After importing CA to a second server with different %ZENWORKS_HOME% location, or CA role server is unavailable, all new server installs have invalid certificates

  • Document ID:7004592
  • Creation Date:02-Oct-2009
  • Modified Date:27-Apr-2012
    • Micro Focus Products:
      ZENworks Configuration Management

Environment

Novell ZENworks 10 Configuration Management

Situation

  1. After using zman cae  to export the CA role from a ZCM Windows server, then using zman cai to import it onto a second ZCM Windows server, if the second server's %ZENWORKS_HOME% path location is not the same as the first server's, the CSR functionality for the new CA role server fails. 
  2. Additionally, if closest server rules are set to disallow the CA Role server from being contacted, the CSR functionality for the existing CA role server fails.
  3. If the CA role server is pingable but unavailable (services not running properly) for some reason, the CSR functionality for the existing CA role server fails.
 
All subsequent server installs will have server certificates that don't chain to the trusted CA server.
 
This has no impact on the trust for servers that are already installed.
 
Causes for above:
  1. zman cai does not set a proper caConfig.xml path based on the destination server's %ZENWORK_HOME%
  2. CA Role server is currently excluded as part of closest server configuration capabilities.
  3. It's possible that the CA service is not functioning correctly or the web service is in a failed state, db down etc. during installs and the CA will not sign.
 

Resolution

Workarounds:

 
On the new CA role server:
 
  1. Follow the Restore Certificate Authority instructions in the documentation
    https://www.novell.com/documentation/zcm10/zcm10_system_admin/data/b83mp7e.html
    Restart the ZENworks services on that server.
    If no servers were installed subsequent to the change take no further action.
  2.  Ensure that the default closest server rule is not excluded, or that the CA Role server is included in the closest server rules.
  3.  Ensure that the services on the CA Role server are running properly.
 When the underlying cause has been fixed, if servers were installed subsequent to the problem, they can be reinstalled.

Additional Information

Errors from server installs after the problem:
 
WARNING
Unable to sign the csr.
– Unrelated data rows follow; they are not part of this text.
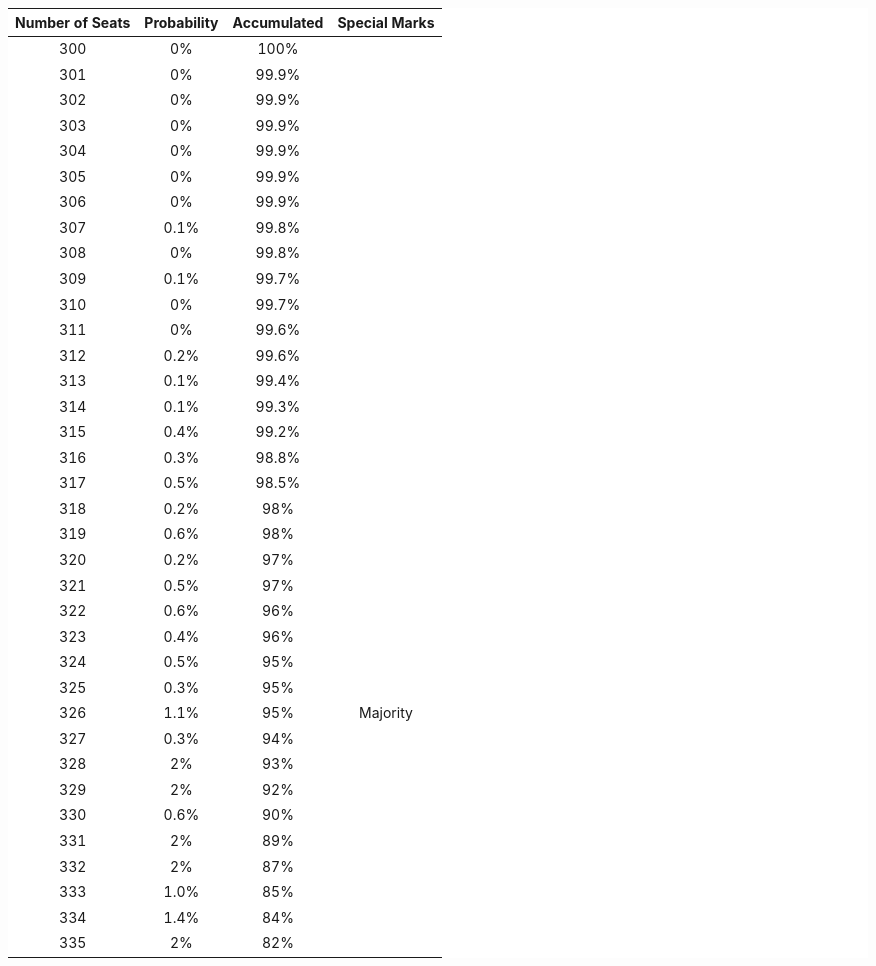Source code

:| Number of Seats | Probability | Accumulated | Special Marks |
|:---------------:|:-----------:|:-----------:|:-------------:|
| 300 | 0% | 100% |  |
| 301 | 0% | 99.9% |  |
| 302 | 0% | 99.9% |  |
| 303 | 0% | 99.9% |  |
| 304 | 0% | 99.9% |  |
| 305 | 0% | 99.9% |  |
| 306 | 0% | 99.9% |  |
| 307 | 0.1% | 99.8% |  |
| 308 | 0% | 99.8% |  |
| 309 | 0.1% | 99.7% |  |
| 310 | 0% | 99.7% |  |
| 311 | 0% | 99.6% |  |
| 312 | 0.2% | 99.6% |  |
| 313 | 0.1% | 99.4% |  |
| 314 | 0.1% | 99.3% |  |
| 315 | 0.4% | 99.2% |  |
| 316 | 0.3% | 98.8% |  |
| 317 | 0.5% | 98.5% |  |
| 318 | 0.2% | 98% |  |
| 319 | 0.6% | 98% |  |
| 320 | 0.2% | 97% |  |
| 321 | 0.5% | 97% |  |
| 322 | 0.6% | 96% |  |
| 323 | 0.4% | 96% |  |
| 324 | 0.5% | 95% |  |
| 325 | 0.3% | 95% |  |
| 326 | 1.1% | 95% | Majority |
| 327 | 0.3% | 94% |  |
| 328 | 2% | 93% |  |
| 329 | 2% | 92% |  |
| 330 | 0.6% | 90% |  |
| 331 | 2% | 89% |  |
| 332 | 2% | 87% |  |
| 333 | 1.0% | 85% |  |
| 334 | 1.4% | 84% |  |
| 335 | 2% | 82% |  |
This means that this server will continue to use a self-signed certificate.
Unexpected error: An unexpected error occurred during the CSR signing request
 
Errors from managed agents communicating to the servers installed after the CSR failure:
 
[ZenworksWindowsService] [8] [] [ZenCertificatePolicy] [ZMD.CertificateChainError] [Error in the TLS certificate chain. Message: A certificate chain processed, but terminated in a root certificate which is not trusted by the trust provider..] [] []
[ConnectMan-ping] [] [The underlying connection was closed: Could not establish trust relationship for the SSL/TLS secure channel.] [] []
[ZenworksWindowsService] [8] [] [ConnectMan-ping] [] [   at System.Net.HttpWebRequest.GetResponse()
[ConnectMan] [] [Marking location 10.10.10.10 Bad at the request of module ZoneConfiguration]
 
Note:  In this scenario, clients do not have problems communicating to any servers that were installed before the CA change.  No action needs to be taken on those servers.